There are multiple reasons why Openwit can be considered a top choice for the telemetry purpose. In this doc, we will address each reason suggesting why one should consider Openwit.

1. Purpose-built for Telemetry

Openwit targets logs, traces and metrics. These signals are high throughput, time ordered and semi structured. The pipeline is tuned to accept data once, apply smart indexing and answer time range queries with low latency. This avoids the compromises seen when a general system is bent into a telemetry store.

What this means in practice:

  • Producers can stream continuously over Kafka, gRPC or HTTP
  • Batches keep I/O predictable and efficient
  • Time based queries behave well at scale

2. Rust-native Performance

Rust gives memory safety, zero cost abstractions and no GC pauses. Openwit uses async actors to keep latency stable during heavy ingest and parallel queries. The result is predictable tails under load which suits ingestion heavy telemetry.

What this means in practice

  • Concurrency without head of line blocking
  • Small steady overhead during peaks
  • A good fit for CPU bound vector work later in the plan

3. Columnar Everywhere

Openwit uses Apache Arrow in memory and Parquet at rest. This brings high compression, fast scans and SIMD friendly execution. It also integrates cleanly with DataFusion so filters push down and vector operators run efficiently.

What this means in practice

  • Less data moved per query because columns compress well
  • Batches flow as Arrow RecordBatches through ingest and into storage
  • Parquet is the durable unit in object storage and the input for search pruning

4. Simple Roles with Clear Protocols

The cluster is a set of focused nodes. Control, ingest, storage, indexer, search, proxy and cache talk over open interfaces. gRPC carries control and medium messages. Arrow Flight moves heavy columnar data. Gossip shares lightweight health and metadata so nodes discover each other. This keeps coordination light and data movement fast.

What this means in practice

  • Clear responsibilities and easier debugging per role
  • You scale only the roles that need it
  • Control plane stays small and observable

5. Durability and Consistency by Design

Every batch is persisted to a short term WAL before Openwit acknowledges the sender. Long term WALs and Parquet uploads enable full recovery after crashes or restarts. The catalog in Postgres records files, indexes and time ranges so state remains consistent.

How the pieces fit

  • Short term WAL for immediate durability at ./data/wal/short on local disk.
  • Long term WAL aggregated by day at ./data/wal/long for restore and heavy jobs.
  • Active → Stable Parquet then upload to S3 or Azure or GCS via OpenDAL.
  • Metadata in Postgres as the source of truth for batches, files and indexes.
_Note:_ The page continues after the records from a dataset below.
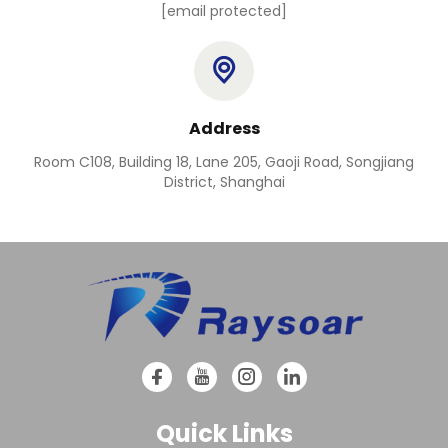
[email protected]
Address
Room C108, Building 18, Lane 205, Gaoji Road, Songjiang
District, Shanghai
Quick Links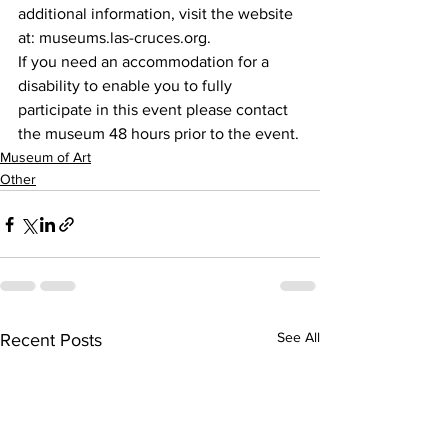
additional information, visit the website 
at: museums.las-cruces.org.
If you need an accommodation for a 
disability to enable you to fully 
participate in this event please contact 
the museum 48 hours prior to the event.
Museum of Art
Other
See All
Recent Posts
6. Extensible Indexing Model

Openwit lets you pick the right index for the job. Bitmap helps equality filters on low or medium cardinality fields. Bloom or loom filters help membership tests. Zonemaps help numeric or time pruning. Tantivy adds full text search for log messages. Index files live next to Parquet and link back to metadata.

What this means in practice

  • Search prunes files early so queries touch less data
  • Text search blends with SQL filters in one plan
  • You tune per dataset instead of a one size index

You do not choose between a search engine and an OLAP database. The same system supports SQL for structured fields and full text for messages. A single query can filter by fields and match text. Results return as Arrow batches.
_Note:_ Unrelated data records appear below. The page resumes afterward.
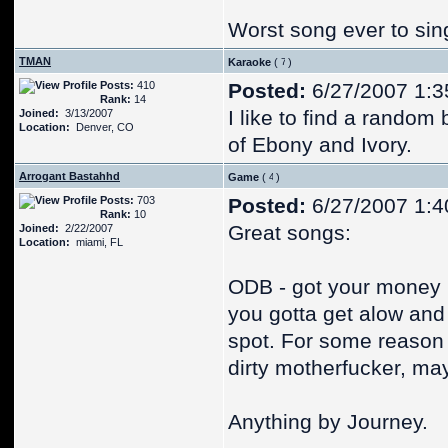
Worst song ever to sin
TMAN
Karaoke
(
)
Posts:
410
Posted:
6/27/2007 1:3
Rank:
14
I like to find a random 
Joined:
3/13/2007
Location:
Denver, CO
of Ebony and Ivory.
Arrogant Bastahhd
Game
(
)
Posts:
703
Posted:
6/27/2007 1:4
Rank:
10
Great songs:
Joined:
2/22/2007
Location:
miami, FL
ODB - got your money
you gotta get alow and r
spot. For some reason 
dirty motherfucker, may
Anything by Journey.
What this means in practice

  • One engine for dashboards and investigations.
  • No external sync jobs between systems.
  • Consistent security and metadata across both styles.

8. Cloud-first and Local-friendly

Run Openwit as a single monolith for local work or as a distributed cluster in production. Both use the same binary and the same configuration which makes promotion from laptop to cluster straightforward.

What this means in practice

  • Quick setup for development or tests.
  • Smooth path to containers and orchestration.
  • Scale ingest, storage, search and cache independently when needed.